Beyond those two, Nautilus’s primitives cover what Cortana needs: delta for sizing, portfolio aggregation for risk vetoes, theta as the per-instant value to feed our acceleration logic, beta-weighting for index-relative reporting.

When it applies

  • Any time a Cortana subsystem needs delta for notional sizing.
  • Risk-engine pre-trade vetoes based on portfolio-Greeks limits.
  • Regime detection that consumes implied vol or theta.
  • Backtest reproduction of “what did the engine see?”

When it breaks

  • IBKR-sourced Greeks: no built-in adapter; we use the local calculator or a custom UW feed.
  • American-style early-exercise pricing: the docs note these are priced as European for Greeks. For 0DTE SPY options this is acceptable (no dividend before expiry); for longer-dated equity options near ex-div it would matter.
  • Vol surface: not provided. If we need a smoothed surface, we build it.
  • Greeks-on-spreads: OptionSpread aggregates per-leg Greeks; the framework computes per leg, then sums. If Cortana ever trades spreads, we would lean on this and verify the per-leg vs combined numbers match expectations.

Examples

Working venue-stream examples in the Nautilus repo:

  • examples/live/bybit/bybit_option_greeks.py - Bybit subscription.
  • examples/live/deribit/deribit_option_greeks.py - Deribit subscription.
  • examples/live/okx/okx_option_greeks.py - OKX subscription.

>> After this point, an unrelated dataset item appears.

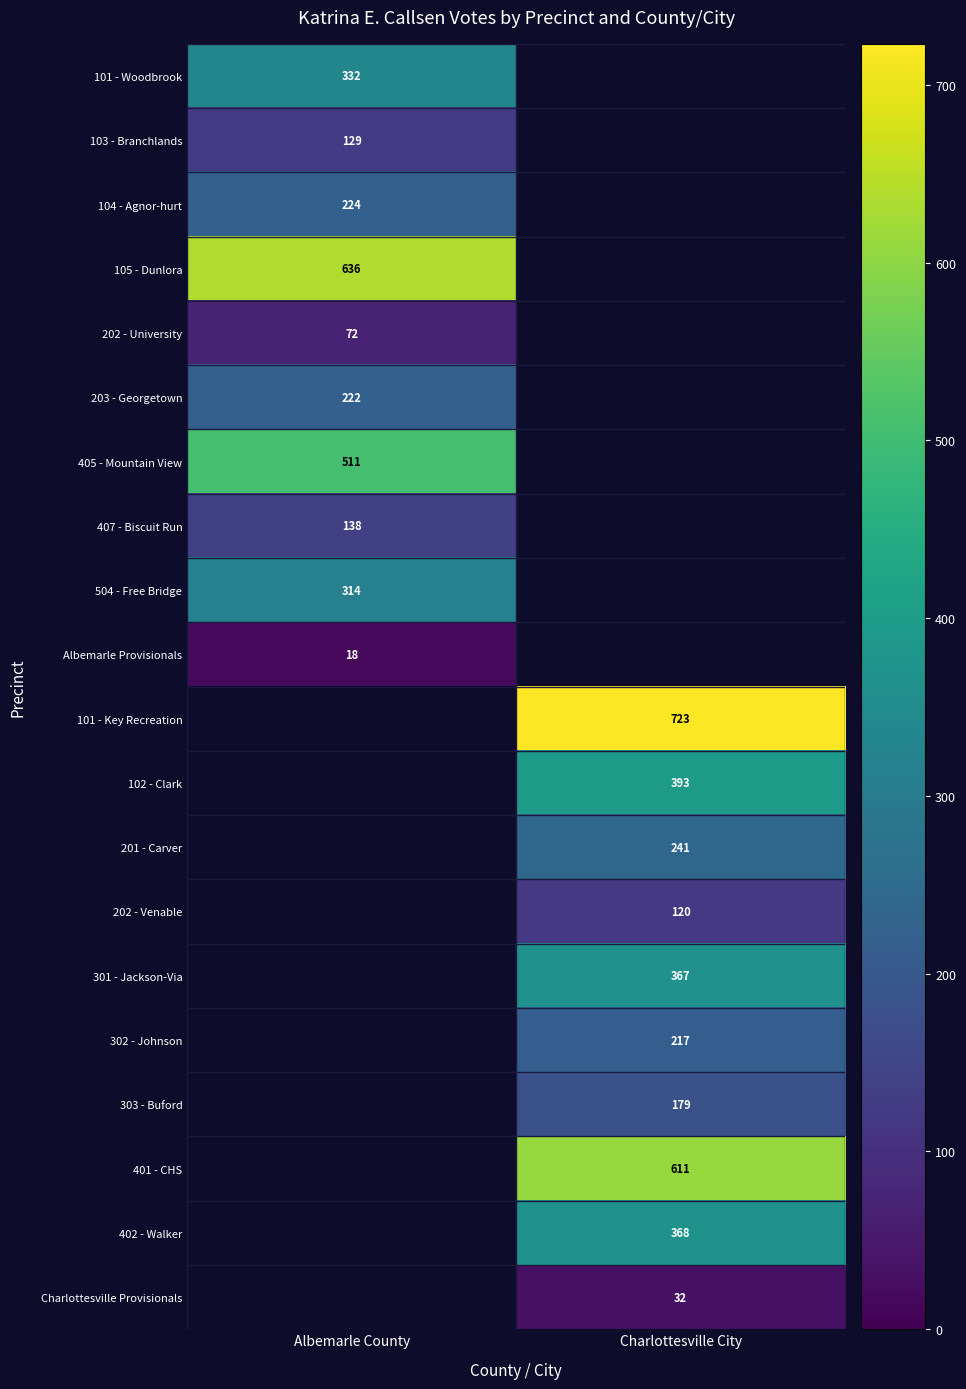

The value of 203 - Georgetown at Albemarle County is 222. True or false?

True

For local calculator usage, the SPY 0DTE example referenced in nautilus-tutorials.md line 126 is the closest reference pattern (strike selection by delta percentile, portfolio delta tracking).

See Also

  • Nautilus Options - instrument types, chain subscription, strike-range filtering (parallel page).
  • Nautilus Concepts - architecture overview, Cache, MessageBus, RiskEngine.
  • Nautilus Tutorials - Bybit Greeks example and delta-neutral options tutorial.
  • ~/.claude/projects/-Users-codysmith-conductor-workspaces-cortanaroi-cortanaroi-mk2/memory/project_eod_power_hour.md
    • Power Hour mandate; the theta-acceleration logic that sits on top of Nautilus’s per-instant theta.

Timeline

  • 2026-05-07 | Cody - Filed during pre-spike concept mastery sweep.